La prórroga de la exención impositiva a los vinos espumantes por dos años, anunciada hace unos dóas por la presidenta Cristina Fernández de Kirchner, reconoce las inversiones realizadas en el sector. Además cumple con el compromiso previo asumido por la mandataria de no gravar al sector, por lo que los industriales siguen abonando la esperanza de que en el futuro el impuesto deje de existir.
Esta medida beneficia a más de 100 establecimientos que se avocan a la producción de vinos espumantes en el país, según informó esta mañana el presidente del Instituto Nacional de Vitivinicultura (INV), Guillermo García, quien consideró que “la simbiosis entre lo público y los privados en la vitivinicultura permite, cada uno cumpliendo su rol, que en este caso se beneficie a más de 100 establecimientos que están en el mercado de los espumantes".
Según lo auditado por el INV, durante el período 2005-2008, la venta de vinos espumantes ascendió a más de 337 millones de dólares.
En tanto, las inversiones en el sector superaron los 100 millones de dólares, más del doble de los 40 millones de dólares que el Estado hubiera tributado en concepto del impuesto interno del 12% a ese tipo de vino.
Además, el INV destacó que las inversiones de ese período (2005-2008) superaron en 49 millones de dólares lo establecido, considerando las inversiones reales (100 millones de dólares) y las inversiones comprometidas por el sector en el convenio (50 millones de dólares), que debían superar el 25% del valor impositivo correspondiente.
Estas cifras se desprenden de las declaraciones juradas, trimestrales de despacho de vinos e importe facturado y las anuales que corresponden a las inversiones realizadas, presentadas por los establecimientos agrupados en Bodegas de Argentina y constatadas por el INV en todo el país.
En cuanto a 2009, todavía no se encuentran disponibles los datos definitivos, ya que aún no venció el plazo para la presentación de las declaraciones juradas. Sin embargo, de acuerdo datos parciales, las ventas superarían los 150 millones de dólares, cifra que supera lo registrado en 2008. Lo mismo sucede con la cantidad de establecimientos, que llegaría a los 115.

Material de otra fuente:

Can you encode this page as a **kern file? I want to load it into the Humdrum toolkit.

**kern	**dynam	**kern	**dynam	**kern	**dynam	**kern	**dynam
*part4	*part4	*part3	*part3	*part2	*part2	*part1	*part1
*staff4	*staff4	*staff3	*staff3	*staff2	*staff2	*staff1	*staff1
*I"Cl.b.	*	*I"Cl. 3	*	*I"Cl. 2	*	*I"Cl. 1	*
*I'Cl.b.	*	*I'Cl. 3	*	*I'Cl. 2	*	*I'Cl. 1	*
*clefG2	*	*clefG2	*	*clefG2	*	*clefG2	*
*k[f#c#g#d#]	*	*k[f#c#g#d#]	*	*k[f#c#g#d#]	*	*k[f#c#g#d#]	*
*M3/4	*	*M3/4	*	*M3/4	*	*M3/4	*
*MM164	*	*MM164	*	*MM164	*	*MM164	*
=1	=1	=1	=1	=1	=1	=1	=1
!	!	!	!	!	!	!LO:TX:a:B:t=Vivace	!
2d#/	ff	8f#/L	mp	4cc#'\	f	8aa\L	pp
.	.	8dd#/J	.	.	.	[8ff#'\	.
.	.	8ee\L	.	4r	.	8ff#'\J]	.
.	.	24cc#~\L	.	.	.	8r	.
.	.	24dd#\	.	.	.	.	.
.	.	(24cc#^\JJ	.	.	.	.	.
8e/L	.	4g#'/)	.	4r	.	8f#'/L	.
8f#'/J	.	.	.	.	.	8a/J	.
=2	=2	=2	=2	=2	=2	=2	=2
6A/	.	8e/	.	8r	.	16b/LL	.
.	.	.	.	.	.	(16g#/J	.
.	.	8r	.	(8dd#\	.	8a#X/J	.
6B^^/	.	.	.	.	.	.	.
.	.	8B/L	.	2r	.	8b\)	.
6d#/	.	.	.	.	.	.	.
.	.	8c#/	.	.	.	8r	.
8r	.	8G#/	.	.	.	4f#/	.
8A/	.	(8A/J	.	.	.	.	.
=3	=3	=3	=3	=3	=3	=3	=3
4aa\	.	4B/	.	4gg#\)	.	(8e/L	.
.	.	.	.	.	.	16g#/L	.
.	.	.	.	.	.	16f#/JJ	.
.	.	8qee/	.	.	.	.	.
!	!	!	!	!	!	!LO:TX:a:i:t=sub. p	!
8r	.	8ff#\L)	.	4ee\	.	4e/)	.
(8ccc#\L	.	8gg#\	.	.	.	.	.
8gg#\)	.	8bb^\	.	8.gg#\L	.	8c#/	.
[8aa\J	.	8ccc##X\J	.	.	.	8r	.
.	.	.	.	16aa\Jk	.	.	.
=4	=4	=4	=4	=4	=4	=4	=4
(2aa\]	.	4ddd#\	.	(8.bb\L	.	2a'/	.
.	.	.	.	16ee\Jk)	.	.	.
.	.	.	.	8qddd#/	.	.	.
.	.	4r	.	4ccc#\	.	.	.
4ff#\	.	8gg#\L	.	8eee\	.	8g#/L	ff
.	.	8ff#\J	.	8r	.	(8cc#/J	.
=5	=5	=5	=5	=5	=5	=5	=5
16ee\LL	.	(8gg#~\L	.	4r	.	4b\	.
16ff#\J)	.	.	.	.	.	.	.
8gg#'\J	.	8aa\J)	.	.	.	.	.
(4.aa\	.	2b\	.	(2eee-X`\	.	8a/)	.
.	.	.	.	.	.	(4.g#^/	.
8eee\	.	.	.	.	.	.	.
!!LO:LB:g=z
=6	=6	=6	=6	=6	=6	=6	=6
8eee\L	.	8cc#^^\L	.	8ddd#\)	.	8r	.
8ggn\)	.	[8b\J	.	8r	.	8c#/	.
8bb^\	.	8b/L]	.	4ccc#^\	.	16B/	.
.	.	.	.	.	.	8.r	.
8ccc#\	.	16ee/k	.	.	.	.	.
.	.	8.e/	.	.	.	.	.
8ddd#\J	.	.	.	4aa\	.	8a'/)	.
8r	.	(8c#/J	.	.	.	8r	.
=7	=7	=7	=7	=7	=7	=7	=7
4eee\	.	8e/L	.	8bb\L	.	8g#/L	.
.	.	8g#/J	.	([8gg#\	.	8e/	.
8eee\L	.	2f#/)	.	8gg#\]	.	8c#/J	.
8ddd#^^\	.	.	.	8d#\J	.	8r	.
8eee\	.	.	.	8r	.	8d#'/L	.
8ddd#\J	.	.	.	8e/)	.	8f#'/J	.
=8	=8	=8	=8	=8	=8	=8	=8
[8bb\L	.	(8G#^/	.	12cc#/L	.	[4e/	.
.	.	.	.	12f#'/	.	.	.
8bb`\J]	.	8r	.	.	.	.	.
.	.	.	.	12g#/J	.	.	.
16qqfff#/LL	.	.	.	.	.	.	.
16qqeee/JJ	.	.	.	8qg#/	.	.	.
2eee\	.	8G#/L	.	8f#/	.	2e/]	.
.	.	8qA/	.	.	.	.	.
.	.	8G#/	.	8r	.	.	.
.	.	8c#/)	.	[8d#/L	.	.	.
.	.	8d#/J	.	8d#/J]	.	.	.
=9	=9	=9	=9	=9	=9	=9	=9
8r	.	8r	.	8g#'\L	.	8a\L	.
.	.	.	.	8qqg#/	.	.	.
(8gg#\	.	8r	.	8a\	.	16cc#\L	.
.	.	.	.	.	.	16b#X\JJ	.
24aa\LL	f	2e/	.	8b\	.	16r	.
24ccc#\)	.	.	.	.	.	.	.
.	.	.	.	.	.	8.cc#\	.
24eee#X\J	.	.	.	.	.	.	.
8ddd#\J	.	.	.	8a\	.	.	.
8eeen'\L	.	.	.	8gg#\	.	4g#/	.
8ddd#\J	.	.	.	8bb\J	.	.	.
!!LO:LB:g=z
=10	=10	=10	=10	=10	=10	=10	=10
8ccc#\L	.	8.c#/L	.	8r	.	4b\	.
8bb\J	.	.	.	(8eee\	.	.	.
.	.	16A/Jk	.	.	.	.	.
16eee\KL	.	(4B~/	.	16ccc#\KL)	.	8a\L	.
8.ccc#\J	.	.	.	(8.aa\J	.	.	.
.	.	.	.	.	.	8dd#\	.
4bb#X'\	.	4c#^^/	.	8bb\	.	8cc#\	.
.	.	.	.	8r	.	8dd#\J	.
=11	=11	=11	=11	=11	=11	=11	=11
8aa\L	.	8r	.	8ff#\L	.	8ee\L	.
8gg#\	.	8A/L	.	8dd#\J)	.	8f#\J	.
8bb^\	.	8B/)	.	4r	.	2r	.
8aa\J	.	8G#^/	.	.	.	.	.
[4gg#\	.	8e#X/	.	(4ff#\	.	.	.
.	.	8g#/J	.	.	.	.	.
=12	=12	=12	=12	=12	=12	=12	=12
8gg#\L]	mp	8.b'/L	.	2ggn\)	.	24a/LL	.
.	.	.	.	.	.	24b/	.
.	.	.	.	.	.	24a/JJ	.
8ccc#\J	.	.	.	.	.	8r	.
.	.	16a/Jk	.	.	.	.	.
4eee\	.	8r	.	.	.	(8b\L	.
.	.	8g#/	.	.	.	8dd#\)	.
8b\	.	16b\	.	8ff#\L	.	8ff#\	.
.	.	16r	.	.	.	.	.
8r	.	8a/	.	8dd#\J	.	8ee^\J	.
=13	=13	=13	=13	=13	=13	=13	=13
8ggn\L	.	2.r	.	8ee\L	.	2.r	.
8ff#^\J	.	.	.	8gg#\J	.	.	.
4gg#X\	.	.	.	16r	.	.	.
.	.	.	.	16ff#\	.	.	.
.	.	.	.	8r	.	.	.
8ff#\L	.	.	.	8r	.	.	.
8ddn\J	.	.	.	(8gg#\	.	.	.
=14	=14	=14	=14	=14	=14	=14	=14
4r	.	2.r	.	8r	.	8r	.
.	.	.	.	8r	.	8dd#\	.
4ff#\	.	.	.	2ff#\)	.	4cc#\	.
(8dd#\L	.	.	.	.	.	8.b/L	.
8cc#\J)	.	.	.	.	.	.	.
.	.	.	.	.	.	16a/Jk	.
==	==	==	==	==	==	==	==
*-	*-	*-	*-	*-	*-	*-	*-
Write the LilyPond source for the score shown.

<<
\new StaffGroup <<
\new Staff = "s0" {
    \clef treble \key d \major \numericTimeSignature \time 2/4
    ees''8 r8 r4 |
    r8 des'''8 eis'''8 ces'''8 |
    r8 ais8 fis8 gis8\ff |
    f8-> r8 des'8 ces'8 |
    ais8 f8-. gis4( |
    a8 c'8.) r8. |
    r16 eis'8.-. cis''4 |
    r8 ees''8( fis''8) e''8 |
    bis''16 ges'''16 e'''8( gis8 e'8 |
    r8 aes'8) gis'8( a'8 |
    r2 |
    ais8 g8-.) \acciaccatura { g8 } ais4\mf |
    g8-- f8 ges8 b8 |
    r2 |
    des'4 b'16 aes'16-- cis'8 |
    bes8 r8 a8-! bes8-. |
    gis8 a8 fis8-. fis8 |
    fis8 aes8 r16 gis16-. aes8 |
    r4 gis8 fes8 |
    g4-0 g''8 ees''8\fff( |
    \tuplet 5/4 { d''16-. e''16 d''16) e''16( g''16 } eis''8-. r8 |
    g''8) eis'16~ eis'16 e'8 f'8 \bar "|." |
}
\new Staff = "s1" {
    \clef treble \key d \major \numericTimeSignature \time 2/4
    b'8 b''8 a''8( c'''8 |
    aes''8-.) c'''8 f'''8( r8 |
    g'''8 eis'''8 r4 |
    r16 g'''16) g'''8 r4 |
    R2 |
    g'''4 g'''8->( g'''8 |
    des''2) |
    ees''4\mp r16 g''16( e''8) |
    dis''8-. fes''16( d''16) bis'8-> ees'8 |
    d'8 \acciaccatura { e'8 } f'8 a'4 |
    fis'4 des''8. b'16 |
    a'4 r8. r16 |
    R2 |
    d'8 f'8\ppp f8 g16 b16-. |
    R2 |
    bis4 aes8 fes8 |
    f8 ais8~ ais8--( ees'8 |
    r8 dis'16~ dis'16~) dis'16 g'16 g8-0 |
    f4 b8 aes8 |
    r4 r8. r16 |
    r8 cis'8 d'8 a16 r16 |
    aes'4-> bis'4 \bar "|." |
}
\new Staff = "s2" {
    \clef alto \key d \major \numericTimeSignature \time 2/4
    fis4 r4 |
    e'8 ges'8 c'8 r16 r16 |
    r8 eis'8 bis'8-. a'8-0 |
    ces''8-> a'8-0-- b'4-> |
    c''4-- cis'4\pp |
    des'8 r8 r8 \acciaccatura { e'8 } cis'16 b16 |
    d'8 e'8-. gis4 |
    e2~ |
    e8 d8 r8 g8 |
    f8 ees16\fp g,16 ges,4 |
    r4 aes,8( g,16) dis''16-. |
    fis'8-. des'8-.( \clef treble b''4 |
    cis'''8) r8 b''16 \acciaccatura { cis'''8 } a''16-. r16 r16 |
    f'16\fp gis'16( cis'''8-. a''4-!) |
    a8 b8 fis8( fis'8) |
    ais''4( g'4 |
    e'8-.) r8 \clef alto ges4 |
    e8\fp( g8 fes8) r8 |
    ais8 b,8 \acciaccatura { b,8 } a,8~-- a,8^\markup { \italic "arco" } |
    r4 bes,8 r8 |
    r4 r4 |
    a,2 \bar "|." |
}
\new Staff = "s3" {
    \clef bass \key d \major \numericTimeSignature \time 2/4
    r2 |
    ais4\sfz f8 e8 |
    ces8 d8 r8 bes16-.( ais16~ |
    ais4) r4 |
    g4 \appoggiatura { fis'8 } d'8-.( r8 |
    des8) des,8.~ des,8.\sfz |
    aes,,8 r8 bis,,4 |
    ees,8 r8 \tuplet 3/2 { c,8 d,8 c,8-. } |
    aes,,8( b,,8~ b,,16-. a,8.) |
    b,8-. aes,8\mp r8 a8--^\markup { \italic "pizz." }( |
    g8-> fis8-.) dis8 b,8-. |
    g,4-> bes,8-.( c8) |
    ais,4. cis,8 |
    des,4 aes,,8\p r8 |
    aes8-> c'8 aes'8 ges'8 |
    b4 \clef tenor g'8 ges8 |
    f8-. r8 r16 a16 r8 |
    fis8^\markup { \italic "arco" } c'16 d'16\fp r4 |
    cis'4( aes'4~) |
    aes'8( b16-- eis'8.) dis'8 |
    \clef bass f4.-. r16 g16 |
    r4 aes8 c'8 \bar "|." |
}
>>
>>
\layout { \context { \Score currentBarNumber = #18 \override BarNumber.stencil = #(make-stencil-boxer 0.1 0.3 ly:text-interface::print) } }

Respecto a la prórroga del acuerdo, el titular de Bodegas de Argentina, Ángel Vespa, manifestó que “es muy importante para el sector renovar el compromiso de cambiar impuestos por inversiones. Esto permite la incorporación de alta tecnología, y sustituir algunos insumos importados por nacionales”.
El acuerdo se encuentra reglamentado por el Decreto Nº 57 del 31 de enero de 2005 que ratificó el Acta de Compromiso para desarrollar el Programa de Expansión del Sector Vitivinícola, suscripta en enero de 2005 entre el Ministerio de Economía y Producción y Bodegas de Argentina y sus empresas afiliadas constituidas como garantes de la misma.
En el Acta del 2005 se introdujo el concepto de sustituir impuestos por inversiones. Así se estableció que el pago del Impuesto Interno del 12% que el gobierno nacional aplicó a algunos productos quedaba suspendido por diez años para los vinos espumantes, a cambio de que el sector se comprometiera a realizar inversiones al menos 25% superior del valor impositivo que el Estado nacional debía tributar. Desde el momento de ser suscripto, el control del cumplimiento de lo firmado quedó a cargo del Instituto Nacional de Vitivinicultura.